Analytics and debug data collection with data residency

Overview

Starting with version 1.13.1, Apigee hybrid can use a new data pipeline that allows various runtime components to write data directly to the control plane. Previously, this was done via the UDCA component which generated signed urls to write to Google Cloud Services. The new pipeline eliminates the need for UDCA and other related components responsible for processing data uploaded to Google Cloud Services.

This new data pipeline is required for installations that use data residency. See Using data residency with Apigee Hybrid.

Configuration

You can configure hybrid to use the new data pipeline for individual components using the following instructions.

Setting Authorization Flow

Prerequisite

Permissions for runtime applications to push data directly to our control plane.

Sample API calls

The following example shows how to set permissions for the analytics service account to interact with new pipeline.

Note: In order to run Debug sessions and Analytics via the new analytics pipeline, the service account used by apigee-runtime pods needs to have the analytics_publisher_identities role.

curl -X  PATCH -H "Authorization: Bearer $(gcloud auth print-access-token)"   -H "Content-Type:application/json" "https://apigee.googleapis.com/v1/organizations/ORG_NAME/controlPlaneAccess?update_mask=analytics_publisher_identities" -d '{ "analytics_publisher_identities": ["serviceAccount:apigee-runtime@ORG_NAME.iam.gserviceaccount.com"]}'

The response should look like the following:

{
  "name": "organizations/newpipeline-hybrid-org/operations/8316aa78-c137-4733-92ec-cc0d2d92fd29",
  "metadata": {
    "@type": "type.googleapis.com/google.cloud.apigee.v1.OperationMetadata",
    "operationType": "UPDATE",
    "targetResourceName": "organizations/newpipeline-hybrid-org/controlPlaneAccess",
    "state": "IN_PROGRESS"
  }
}

You can verify state of the operation using the name parameter from the update response.

curl -X GET -H "Authorization: Bearer $(gcloud auth print-access-token)"   -H "Content-Type:application/json"   "https://apigee.googleapis.com/v1/organizations/ORG_NAME/operations/8316aa78-c137-4733-92ec-cc0d2d92fd29"
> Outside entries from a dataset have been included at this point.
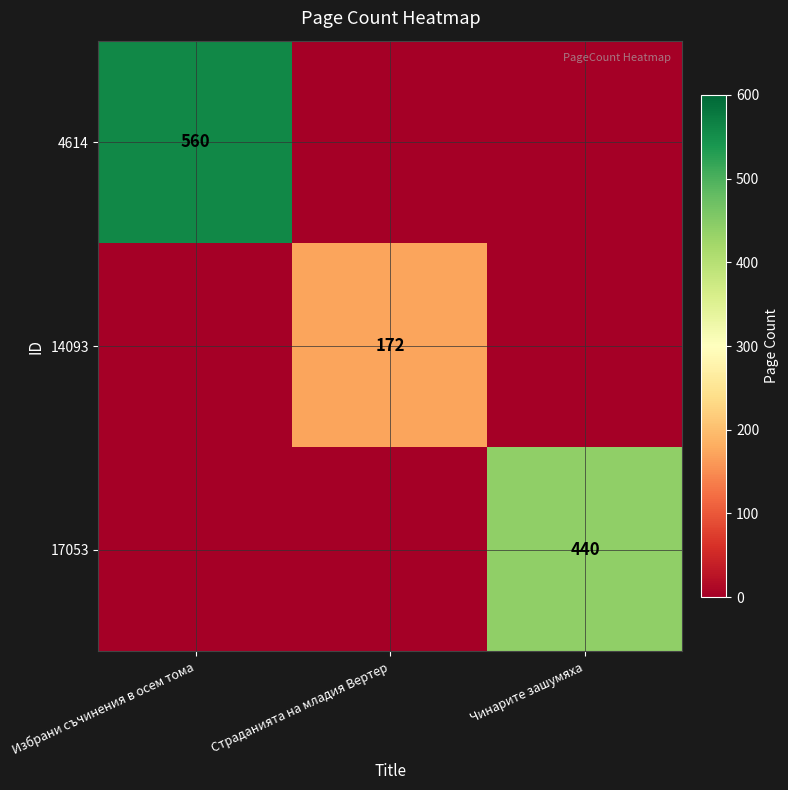

At which category does the chart reach its peak across all series?

Избрани съчинения в осем тома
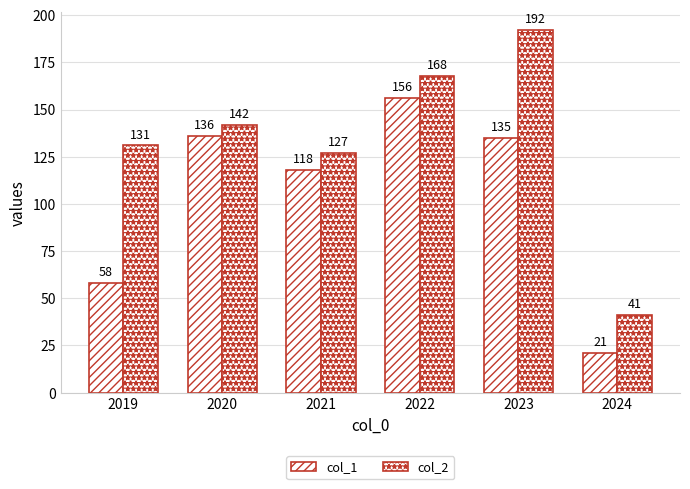

How many values in the col_2 series are below 142?

3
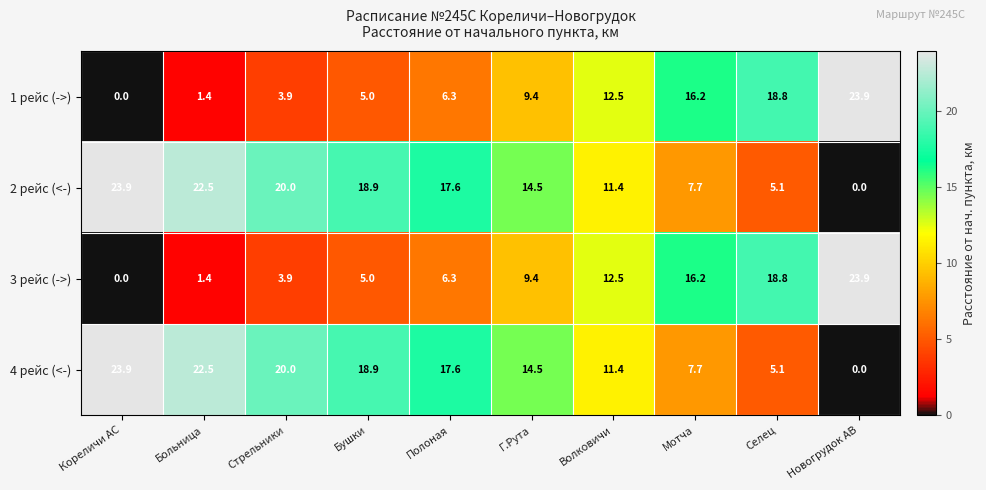

What value does the 4 рейс (<-) series have at Волковичи?

11.4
The response should look like the following:

{
  "name": "organizations/newpipeline-hybrid-org/operations/8316aa78-c137-4733-92ec-cc0d2d92fd29",
  "metadata": {
    "@type": "type.googleapis.com/google.cloud.apigee.v1.OperationMetadata",
    "operationType": "UPDATE",
    "targetResourceName": "organizations/newpipeline-hybrid-org/controlPlaneAccess",
    "state": "FINISHED"
  },
  "done": true,
  "response": {
    "@type": "type.googleapis.com/google.cloud.apigee.v1.ControlPlaneAccess",
    "name": "organizations/newpipeline-hybrid-org/controlPlaneAccess"
  }
}

Verify the organization's ControlPlaneAccess configuration

curl "https://apigee.googleapis.com/v1/organizations/ORG_NAME/controlPlaneAccess" -H "Authorization: Bearer $(gcloud auth print-access-token)"

The response should look like the following:

{
  "synchronizerIdentities": [
    "serviceAccount:apigee-synchronizer@newpipeline-hybrid-org.iam.gserviceaccount.com"
  ],
  "analyticsPublisherIdentities": [
    "serviceAccount:apigee-runtime@newpipeline-hybrid-org.iam.gserviceaccount.com"
  ]
}

Switching between new and old pipelines for debug and Analytics data residency

Once the right authorization has been provided to the service accounts, users can switch their Apigee instance to use the new pipeline. This can be done by setting the following flag in the overrides.yaml.

... rest of the overrides.yaml ...
gcp:
  projectID: PROJECT_ID
  region: DATA_RESIDENCY_REGION  # for orgs using data residency, this field determines which regional endpoint to use. For example, us-west1

newDataPipeline:
  debugSession: true  # this flag enables debug session to use the new data pipeline
  analytics: true     # this flag enables analytics to use the new data pipeline

k8sCluster:
  name: CLUSTER_NAME
  region: CLUSTER_LOCATION # Must be the closest Google Cloud region to your cluster. For example, us-west1
org: ORG_NAME

... rest of the overrides.yaml ...

Apply these changes with the helm upgrade command. Upgrade one environment at a time. Specify the environment with --set env=ENV_NAME.

helm upgrade ENV_RELEASE_NAME apigee-env/ \
  --install \
  --namespace APIGEE_NAMESPACE \
  --set env=ENV_NAME \
  -f OVERRIDES_FILE

ENV_RELEASE_NAME is the name with which you previously installed the apigee-env chart.
ENV_NAME is the name of the environment you are upgrading.